For more information about a Chapter 11 bankruptcy, the U.S. Courts website provides details about a regular Chapter 11 filing, while the National Law Review focuses on Subchapter V of the Small Business Reorganization Act.
Advantages and Disadvantages
Similar to the other bankruptcy chapters we have previously discussed, filing for a Chapter 11 bankruptcy under Subchapter V will have its advantages and its disadvantages for a business owner. One of the biggest advantages is that there are less restrictions to filing a petition for Chapter 11. A business owner will not be prevented from filing due to the amount of income they generate in comparison to the average, nor will it depend on how business was incorporated. However, Subchapter V does have more limitations than a regular Chapter 11 filing. At least half of the debt has to come from business activity and must be below $2.7 million to be eligible for a Subchapter V filing. Otherwise, a business owner will have to rely on a regular Chapter 11 filing, which can be very expensive and more time-consuming since there are more steps to take during the process.
Another advantage is that the trustee has a smaller role than a trustee in Chapter 7 or 13 bankruptcies. The trustee will not be in possession of any of the business owner’s assets or property and acts more like an advisor that will steer the owner into the right direction, making sure that they are following the repayment plan. The biggest downside to a Chapter 11 trustee is that the business owner will have to pay them for their role, and non-payment can result in a conversion or dismissal of the bankruptcy petition. A Chapter 11 Subchapter V bankruptcy gives an owner more freedom when repaying a business’s debts, as they are the only ones who can file a repayment plan and not have to worry about creditors filing their own plan to the court.
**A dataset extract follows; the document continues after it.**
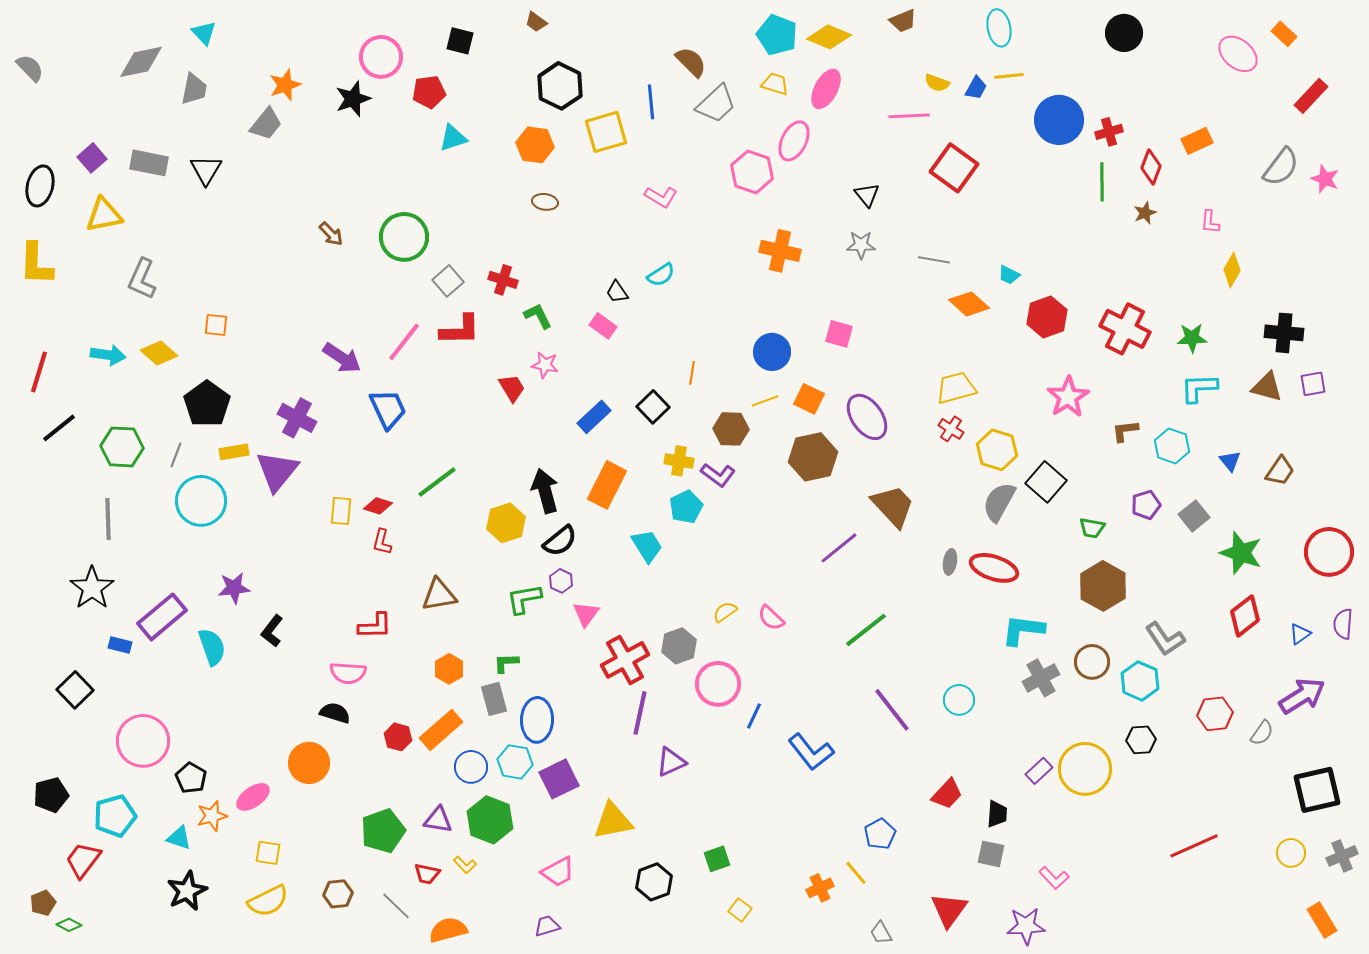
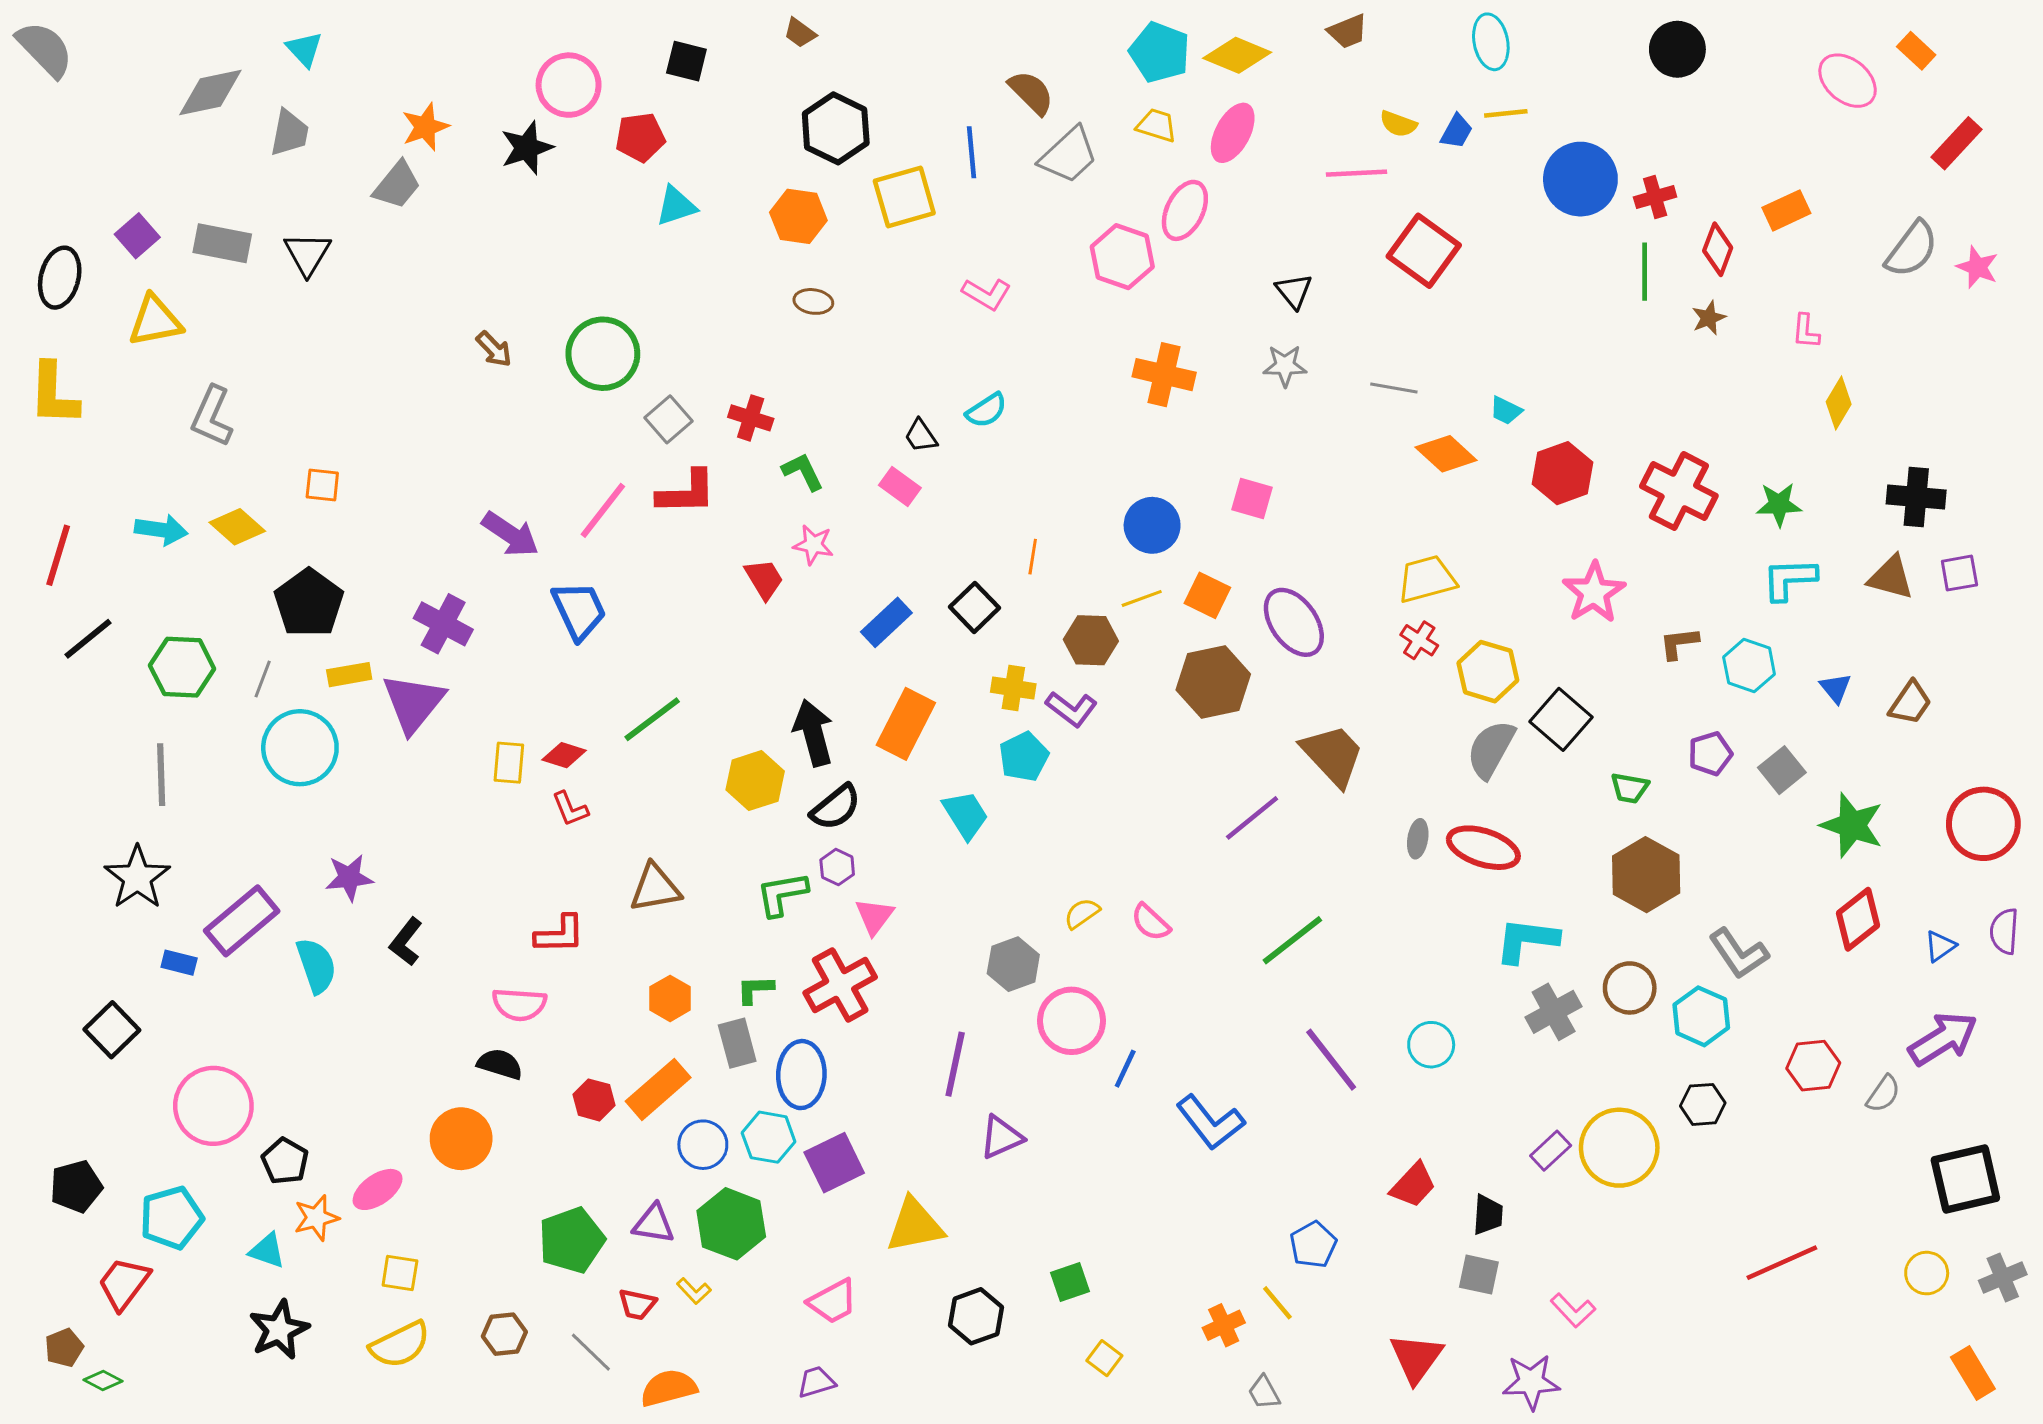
gray semicircle: (30, 68) -> (45, 49), moved, size x1.4
red L-shape: (382, 542) -> (570, 809), turned -36
red cross: (625, 660) -> (840, 985), moved
gray trapezoid: (881, 933) -> (1264, 1392), moved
While there are many advantages to a Chapter 11 bankruptcy filing in comparison to the other chapters, there are some disadvantages that are important to note. One of them is the cost. Not only do the filing and administrative fees cost more than the Chapter 7 or 13 ones, a business owner will have to pay their trustee as well during the process. Another disadvantage is that a Subchapter V has some limitations regarding who can file for one. Even though both individuals and incorporated businesses can file under Subchapter V, the debts cannot be more than $2.7 million and the business must engage in commercial activity, although it cannot be a single-asset real estate operation.
The SBRA allows small business owners or businesses in debt to reorganize without liquidating their assets. Though a Chapter 11 bankruptcy filing is more expensive than the other chapters, it offers small business owners another avenue of saving their business without having to sell everything. Especially during the COVID-19 pandemic, it is important that small business owners explore every avenue they can to help their struggling business. The CARES Act raises the debt limit for a Chapter 11 Subchapter V bankruptcy filing to $7.5 million and this will apply to all cases filed within one year of the CARES Act’s passage. This gives greater flexibility to businesses who fall out of the $2.5 range but cannot afford a regular Chapter 11 bankruptcy.